When it comes to truly ambient works that relax and comfort, Celer- for a decade now the solo project of Will Long- has been on top of the game for a long time. We’re big fans of his work in our household- though we would probably have to promptly admit to being familiar only with the first half of works like “M1” and “Here, for now” as we use them as night-time relaxation music so consistently that we have probably now programmed ourselves in a Pavlovian fashion to fall asleep when we hear them. They are warm, lush drones that are well suited to the purpose, and while the sparseness of some of them also suggests more thoughtful, broad or lonely moods, there’s always a thread of positivity in there that can be hung on to.
And so it is with “Xièxie”. The introduction of some found sound elements, recorded around Shanghai in 2017, leads to titles which might suggest busy chaotic atmospheres- “Maglev at 303 km/h”, “Shanghai red line, metro karaoke” or the rather ambitiously monickered “From the doorway of the beef noodle shop, shoes on the street in the rain, outside the karate school”- but there is no chaos here. These elements are blended gently- and very, very lightly- into familiar long drone tones. It generally is not long before the real-world atmospherics fade away and you are drawn into long, purely synthetic drone worlds that you can lose yourself in entirely.
The twenty-one minute piece “For the entirety” is an example of Celer at his most symphonic, which is an almost absurd overstatement given how understated it is musically- but with three notes in a slow repeating cycle that changes gradually in tone and pace (without ever approaching standard musical speeds), this feels like what modern classical music has rightly and naturally evolved into. Similarly there’s a sombre and peaceful beauty to final track “Our dream to be strangers”, though I suspect I’ll try to listen to that again in the future and be asleep well before I reach that point.

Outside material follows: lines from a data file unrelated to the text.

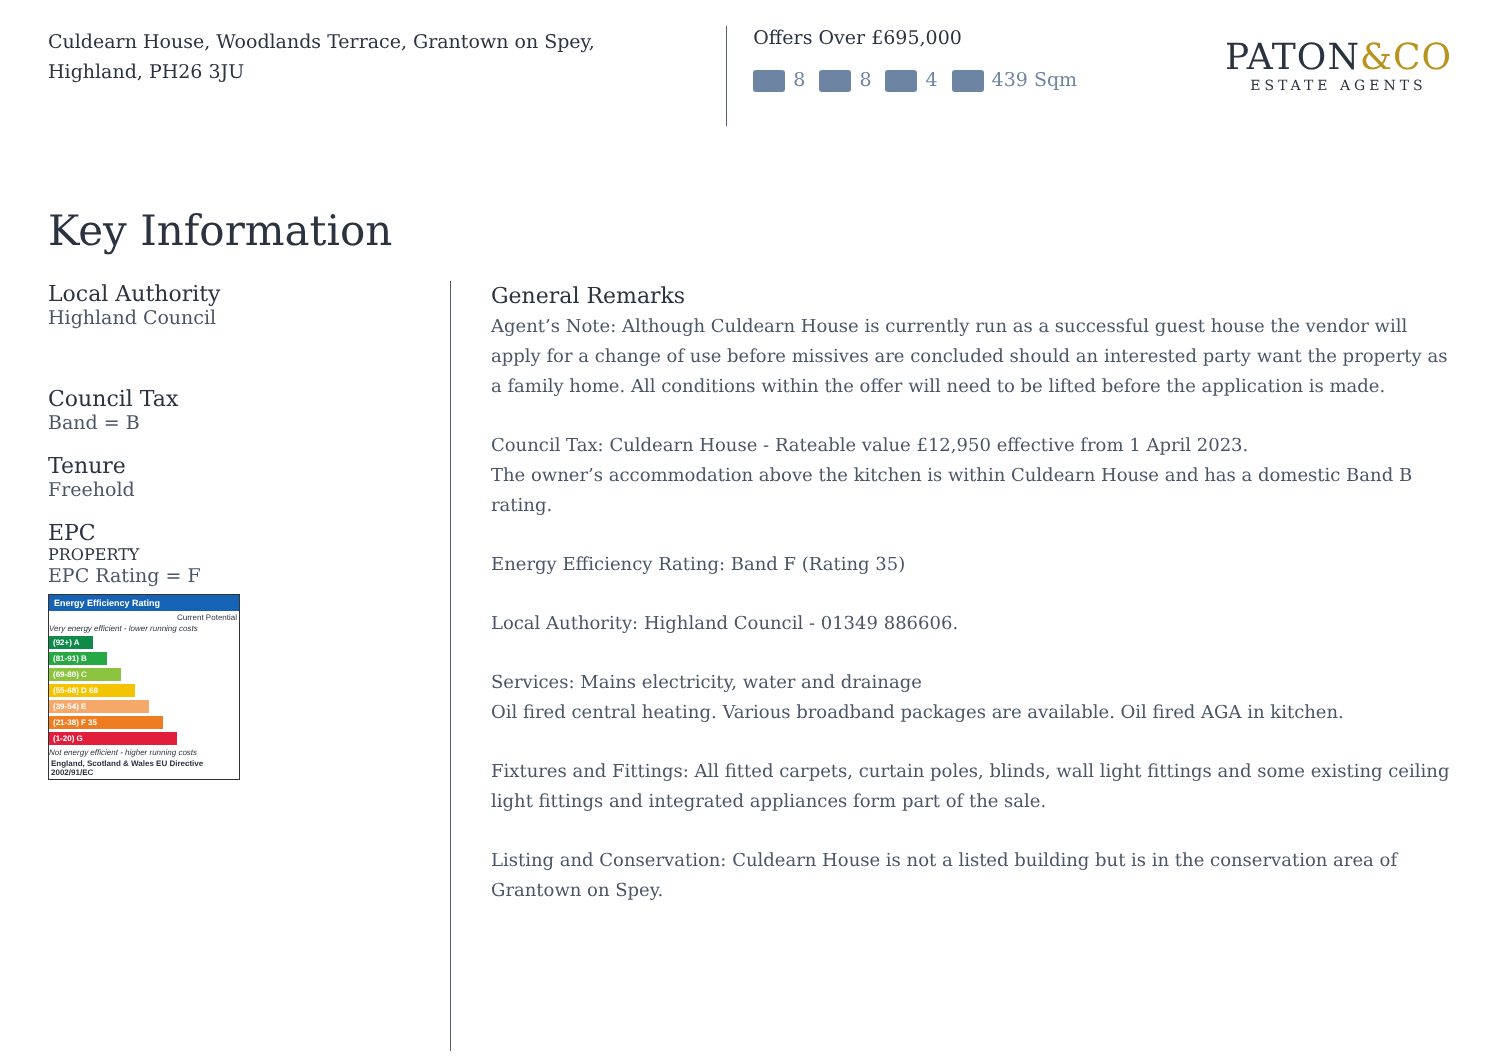Culdearn House, Woodlands Terrace, Grantown on Spey,
Highland, PH26 3JU
Offers Over £695,000
8 8 4 439 Sqm
PATON&CO
ESTATE AGENTS
Key Information
Local Authority
Highland Council
Council Tax
Band = B
Tenure
Freehold
EPC
PROPERTY
EPC Rating = F
Energy Efficiency Rating
Current Potential
Very energy efficient - lower running costs
(92+) A
(81-91) B
(69-80) C
(55-68) D 68
(39-54) E
(21-38) F 35
(1-20) G
Not energy efficient - higher running costs
England, Scotland & Wales EU Directive 2002/91/EC
General Remarks
Agent’s Note: Although Culdearn House is currently run as a successful guest house the vendor will apply for a change of use before missives are concluded should an interested party want the property as a family home. All conditions within the offer will need to be lifted before the application is made.
Council Tax: Culdearn House - Rateable value £12,950 effective from 1 April 2023.
The owner’s accommodation above the kitchen is within Culdearn House and has a domestic Band B rating.
Energy Efficiency Rating: Band F (Rating 35)
Local Authority: Highland Council - 01349 886606.
Services: Mains electricity, water and drainage
Oil fired central heating. Various broadband packages are available. Oil fired AGA in kitchen.
Fixtures and Fittings: All fitted carpets, curtain poles, blinds, wall light fittings and some existing ceiling light fittings and integrated appliances form part of the sale.
Listing and Conservation: Culdearn House is not a listed building but is in the conservation area of Grantown on Spey.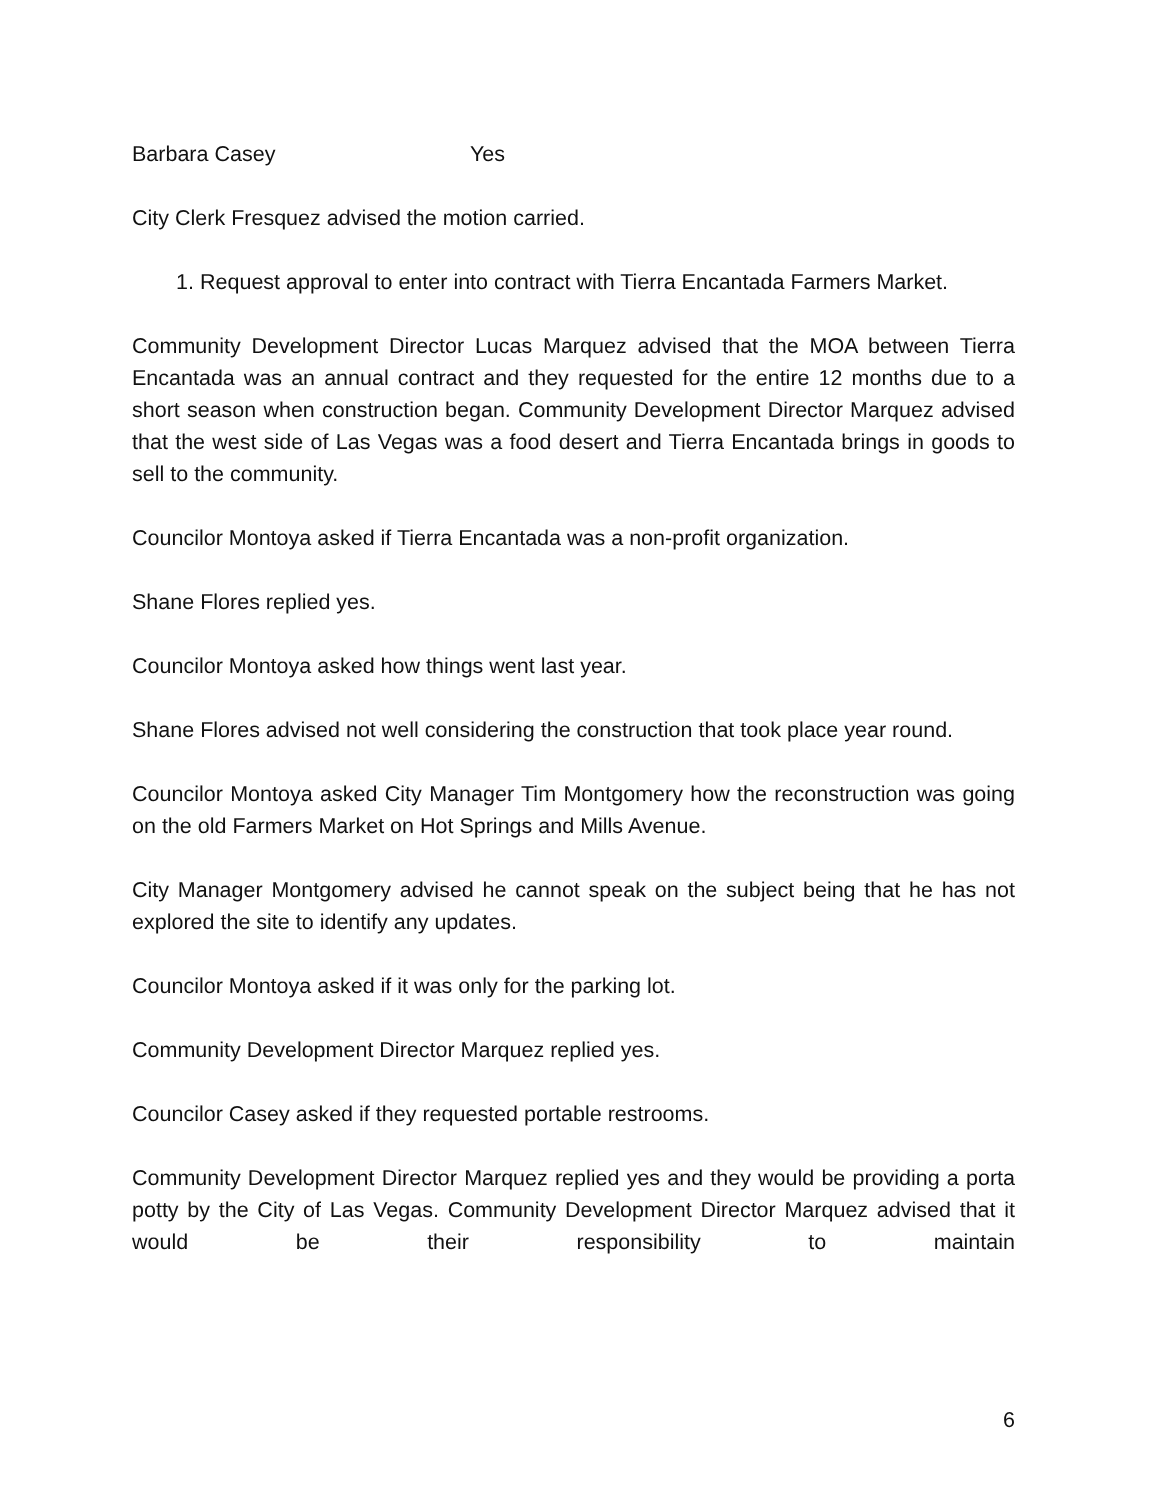Barbara Casey Yes
City Clerk Fresquez advised the motion carried.
1. Request approval to enter into contract with Tierra Encantada Farmers Market.
Community Development Director Lucas Marquez advised that the MOA between Tierra Encantada was an annual contract and they requested for the entire 12 months due to a short season when construction began. Community Development Director Marquez advised that the west side of Las Vegas was a food desert and Tierra Encantada brings in goods to sell to the community.
Councilor Montoya asked if Tierra Encantada was a non-profit organization.
Shane Flores replied yes.
Councilor Montoya asked how things went last year.
Shane Flores advised not well considering the construction that took place year round.
Councilor Montoya asked City Manager Tim Montgomery how the reconstruction was going on the old Farmers Market on Hot Springs and Mills Avenue.
City Manager Montgomery advised he cannot speak on the subject being that he has not explored the site to identify any updates.
Councilor Montoya asked if it was only for the parking lot.
Community Development Director Marquez replied yes.
Councilor Casey asked if they requested portable restrooms.
Community Development Director Marquez replied yes and they would be providing a porta potty by the City of Las Vegas. Community Development Director Marquez advised that it would be their responsibility to maintain
6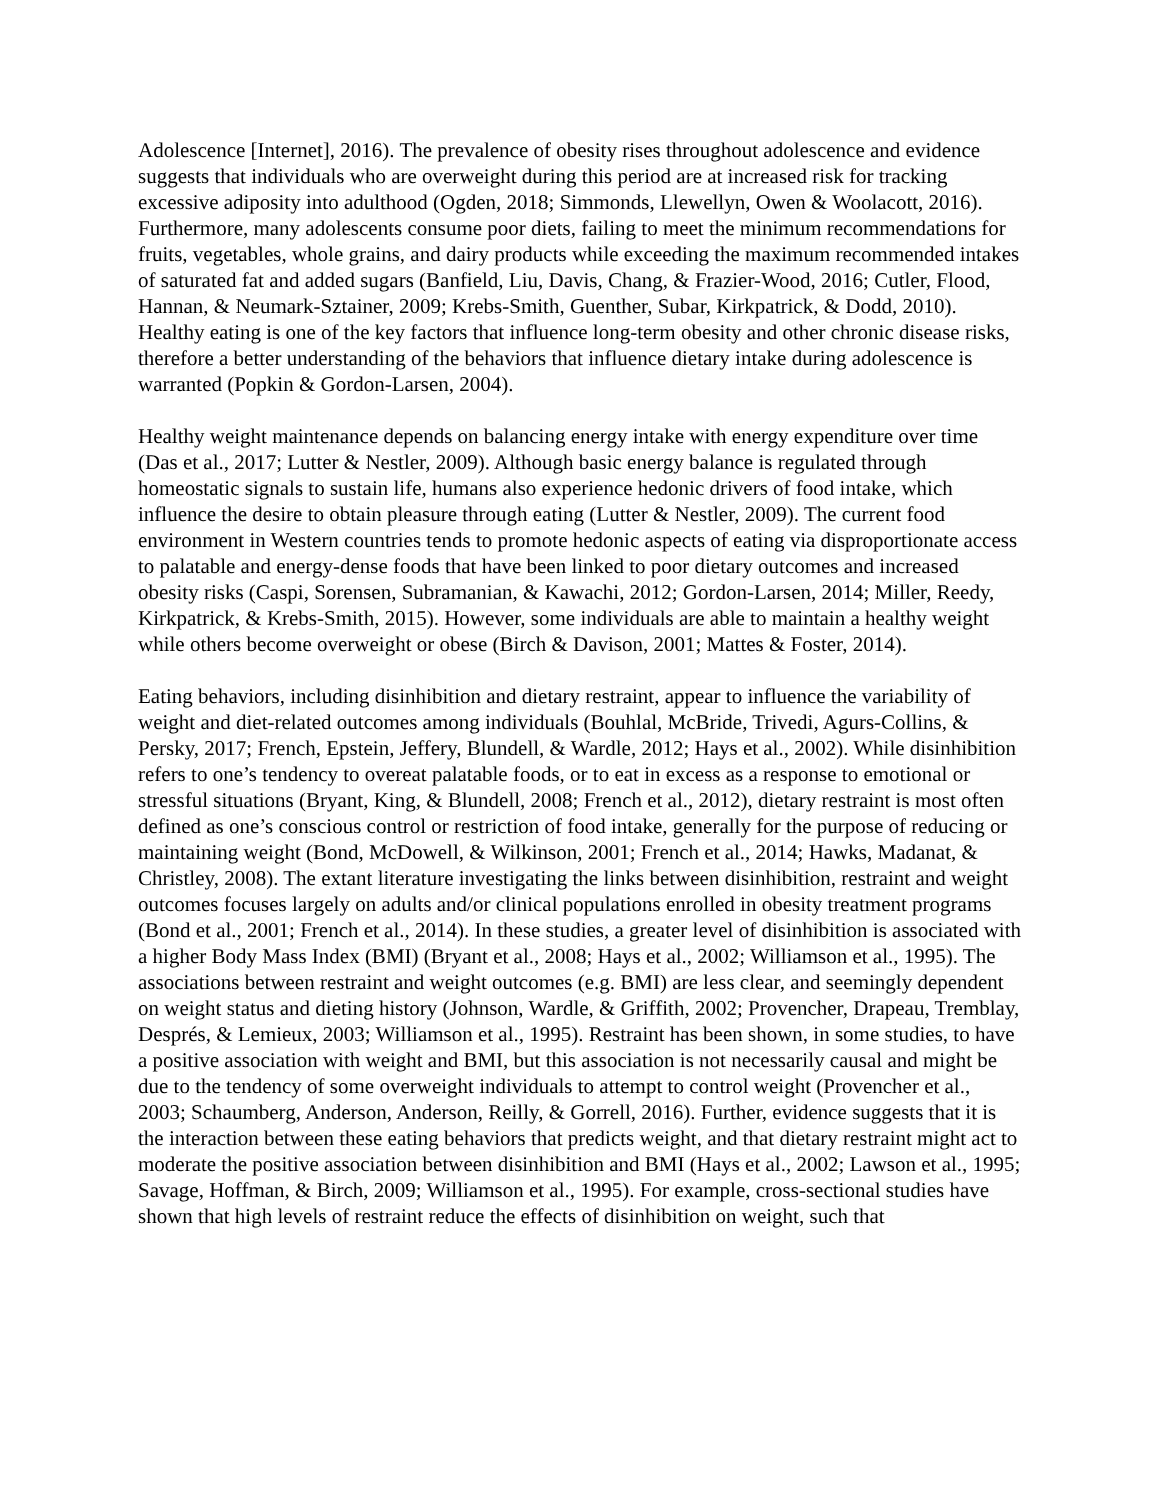Adolescence [Internet], 2016). The prevalence of obesity rises throughout adolescence and evidence suggests that individuals who are overweight during this period are at increased risk for tracking excessive adiposity into adulthood (Ogden, 2018; Simmonds, Llewellyn, Owen & Woolacott, 2016). Furthermore, many adolescents consume poor diets, failing to meet the minimum recommendations for fruits, vegetables, whole grains, and dairy products while exceeding the maximum recommended intakes of saturated fat and added sugars (Banfield, Liu, Davis, Chang, & Frazier-Wood, 2016; Cutler, Flood, Hannan, & Neumark-Sztainer, 2009; Krebs-Smith, Guenther, Subar, Kirkpatrick, & Dodd, 2010). Healthy eating is one of the key factors that influence long-term obesity and other chronic disease risks, therefore a better understanding of the behaviors that influence dietary intake during adolescence is warranted (Popkin & Gordon-Larsen, 2004).
Healthy weight maintenance depends on balancing energy intake with energy expenditure over time (Das et al., 2017; Lutter & Nestler, 2009). Although basic energy balance is regulated through homeostatic signals to sustain life, humans also experience hedonic drivers of food intake, which influence the desire to obtain pleasure through eating (Lutter & Nestler, 2009). The current food environment in Western countries tends to promote hedonic aspects of eating via disproportionate access to palatable and energy-dense foods that have been linked to poor dietary outcomes and increased obesity risks (Caspi, Sorensen, Subramanian, & Kawachi, 2012; Gordon-Larsen, 2014; Miller, Reedy, Kirkpatrick, & Krebs-Smith, 2015). However, some individuals are able to maintain a healthy weight while others become overweight or obese (Birch & Davison, 2001; Mattes & Foster, 2014).
Eating behaviors, including disinhibition and dietary restraint, appear to influence the variability of weight and diet-related outcomes among individuals (Bouhlal, McBride, Trivedi, Agurs-Collins, & Persky, 2017; French, Epstein, Jeffery, Blundell, & Wardle, 2012; Hays et al., 2002). While disinhibition refers to one’s tendency to overeat palatable foods, or to eat in excess as a response to emotional or stressful situations (Bryant, King, & Blundell, 2008; French et al., 2012), dietary restraint is most often defined as one’s conscious control or restriction of food intake, generally for the purpose of reducing or maintaining weight (Bond, McDowell, & Wilkinson, 2001; French et al., 2014; Hawks, Madanat, & Christley, 2008). The extant literature investigating the links between disinhibition, restraint and weight outcomes focuses largely on adults and/or clinical populations enrolled in obesity treatment programs (Bond et al., 2001; French et al., 2014). In these studies, a greater level of disinhibition is associated with a higher Body Mass Index (BMI) (Bryant et al., 2008; Hays et al., 2002; Williamson et al., 1995). The associations between restraint and weight outcomes (e.g. BMI) are less clear, and seemingly dependent on weight status and dieting history (Johnson, Wardle, & Griffith, 2002; Provencher, Drapeau, Tremblay, Després, & Lemieux, 2003; Williamson et al., 1995). Restraint has been shown, in some studies, to have a positive association with weight and BMI, but this association is not necessarily causal and might be due to the tendency of some overweight individuals to attempt to control weight (Provencher et al., 2003; Schaumberg, Anderson, Anderson, Reilly, & Gorrell, 2016). Further, evidence suggests that it is the interaction between these eating behaviors that predicts weight, and that dietary restraint might act to moderate the positive association between disinhibition and BMI (Hays et al., 2002; Lawson et al., 1995; Savage, Hoffman, & Birch, 2009; Williamson et al., 1995). For example, cross-sectional studies have shown that high levels of restraint reduce the effects of disinhibition on weight, such that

Besides the 90-minute work, as a digital bonus you get two “Uncut” tracks in which the tracks are segued together without track breaks; however I may be missing something here as the transitions are mild at best, often still drops to silence, so I’m not entirely sure what this adds. Also if it’s ‘uncut’, why is it two tracks instead of one?… It’s a mystery to me and I’d welcome some clarification. But as an excuse for listening to the whole work twice in a row, it’s a bonus (albeit a confusing bonus) rather than a problem.
It’s by no means groundbreaking when compared to Celer’s previous work, but for its purpose- insofar as I see it- that is *precisely* what we want.